[[ Material for this task, beginning ]]

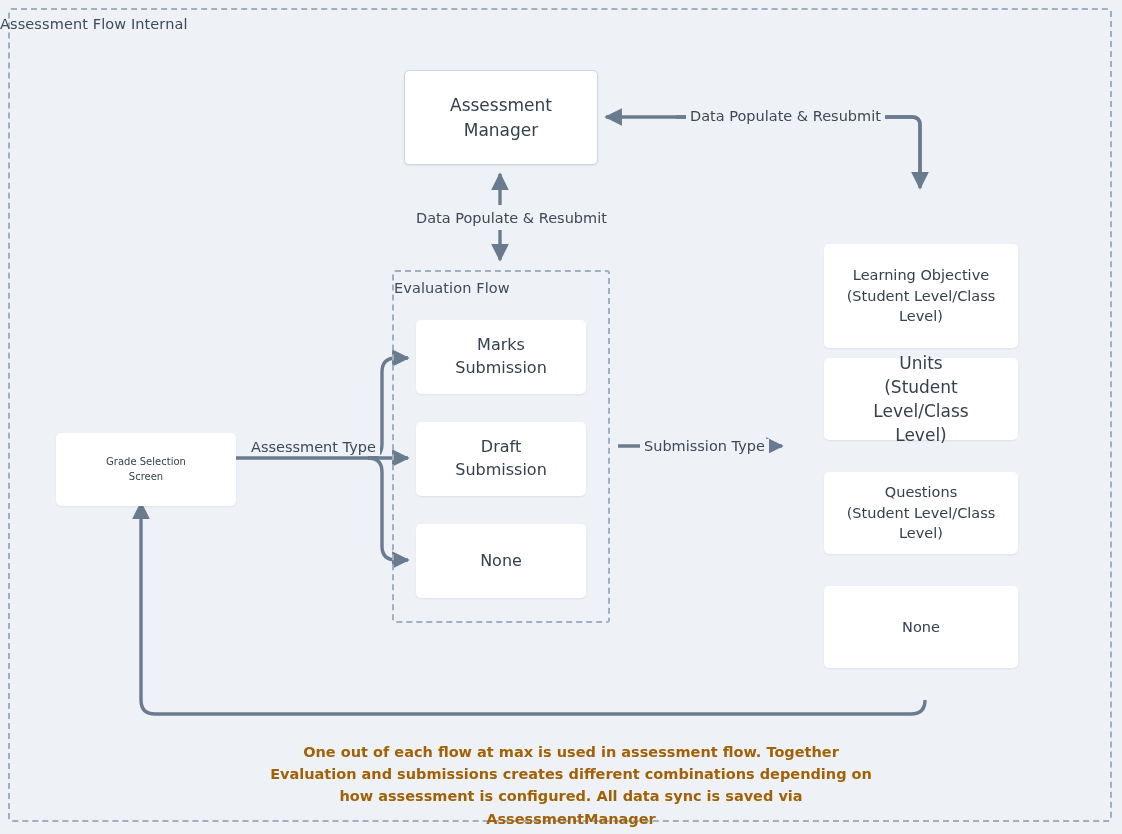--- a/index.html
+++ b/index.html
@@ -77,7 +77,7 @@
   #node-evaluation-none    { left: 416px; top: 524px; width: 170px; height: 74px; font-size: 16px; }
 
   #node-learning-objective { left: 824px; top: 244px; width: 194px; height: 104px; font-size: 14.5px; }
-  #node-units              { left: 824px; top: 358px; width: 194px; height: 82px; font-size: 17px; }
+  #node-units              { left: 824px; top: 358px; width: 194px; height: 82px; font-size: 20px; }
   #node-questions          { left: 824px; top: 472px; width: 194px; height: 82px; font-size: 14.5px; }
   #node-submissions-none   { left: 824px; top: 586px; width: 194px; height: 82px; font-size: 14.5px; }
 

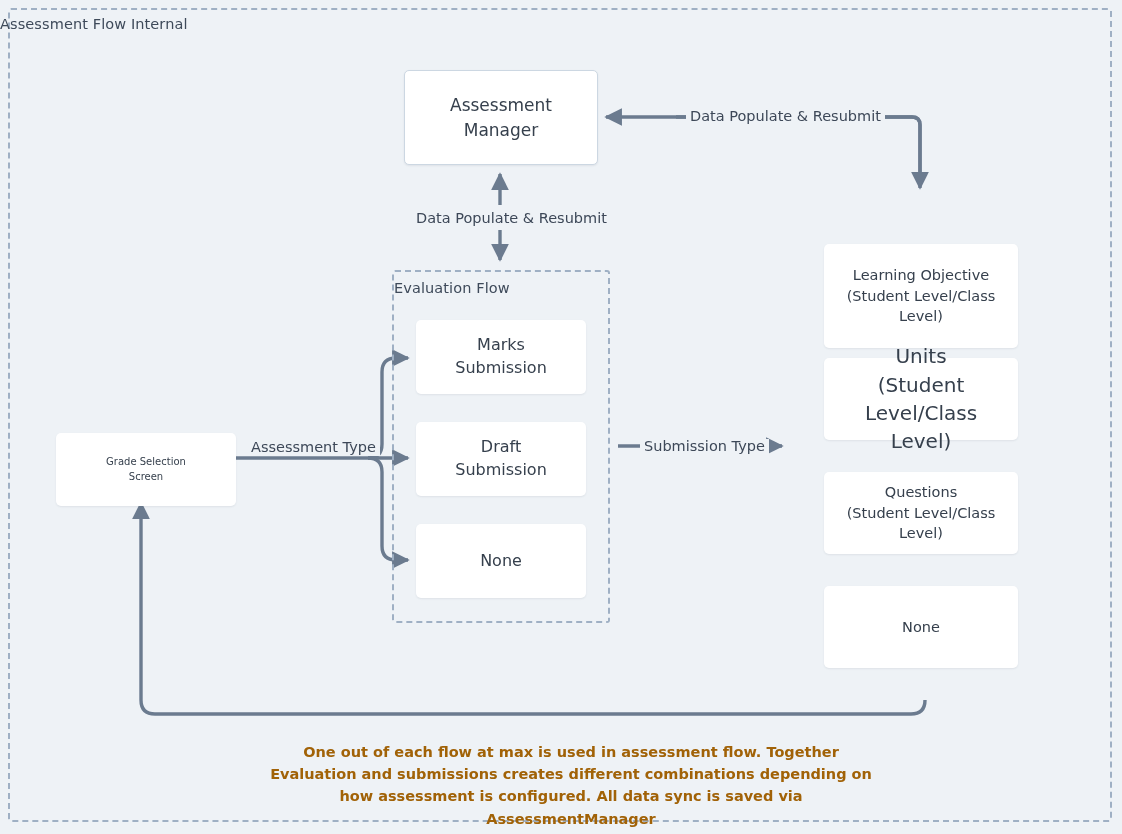--- a/index.html
+++ b/index.html
@@ -70,7 +70,7 @@
   .node .lbl { display: block; padding: 0 10px; white-space: pre-line; }
 
   #node-assessment-manager { left: 404px; top: 70px;  width: 194px; height: 95px;  font-size: 17px; }
-  #node-grade-selection    { left: 56px;  top: 433px; width: 180px; height: 73px;  font-size: 10px; }
+  #node-grade-selection    { left: 56px;  top: 418px; width: 134px; height: 73px;  font-size: 16px; }
 
   #node-marks-submission   { left: 416px; top: 320px; width: 170px; height: 74px; font-size: 16px; }
   #node-grade-submission   { left: 416px; top: 422px; width: 170px; height: 74px; font-size: 16px; }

[[ Material for this task, end ]]

Exercise requirements: Quote the records above in full, dropping each picture.

Result of the exercise:
--- a/index.html
+++ b/index.html
@@ -77,7 +77,7 @@
   #node-evaluation-none    { left: 416px; top: 524px; width: 170px; height: 74px; font-size: 16px; }
 
   #node-learning-objective { left: 824px; top: 244px; width: 194px; height: 104px; font-size: 14.5px; }
-  #node-units              { left: 824px; top: 358px; width: 194px; height: 82px; font-size: 17px; }
+  #node-units              { left: 824px; top: 358px; width: 194px; height: 82px; font-size: 20px; }
   #node-questions          { left: 824px; top: 472px; width: 194px; height: 82px; font-size: 14.5px; }
   #node-submissions-none   { left: 824px; top: 586px; width: 194px; height: 82px; font-size: 14.5px; }
 

--- a/index.html
+++ b/index.html
@@ -70,7 +70,7 @@
   .node .lbl { display: block; padding: 0 10px; white-space: pre-line; }
 
   #node-assessment-manager { left: 404px; top: 70px;  width: 194px; height: 95px;  font-size: 17px; }
-  #node-grade-selection    { left: 56px;  top: 433px; width: 180px; height: 73px;  font-size: 10px; }
+  #node-grade-selection    { left: 56px;  top: 418px; width: 134px; height: 73px;  font-size: 16px; }
 
   #node-marks-submission   { left: 416px; top: 320px; width: 170px; height: 74px; font-size: 16px; }
   #node-grade-submission   { left: 416px; top: 422px; width: 170px; height: 74px; font-size: 16px; }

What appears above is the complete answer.